## [Data records]
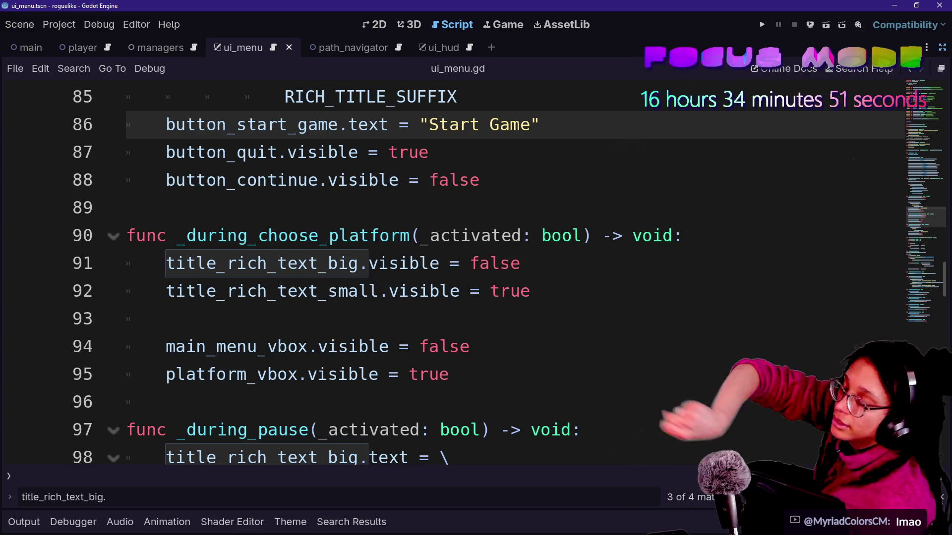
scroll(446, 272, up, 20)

---

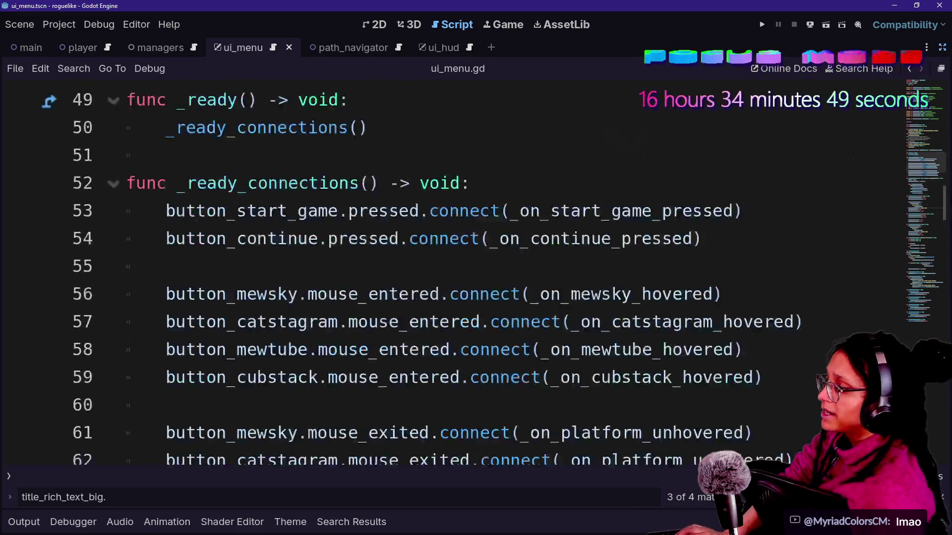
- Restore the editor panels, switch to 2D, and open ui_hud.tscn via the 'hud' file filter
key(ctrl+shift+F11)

## [Exercise goal]
In the data above, find the line that contains "- Restore the" and the line that contains "key(ctrl+shift+F11)". Repeat exactly those lines and every line between them, and only those.

## [Finished task]
- Restore the editor panels, switch to 2D, and open ui_hud.tscn via the 'hud' file filter
key(ctrl+shift+F11)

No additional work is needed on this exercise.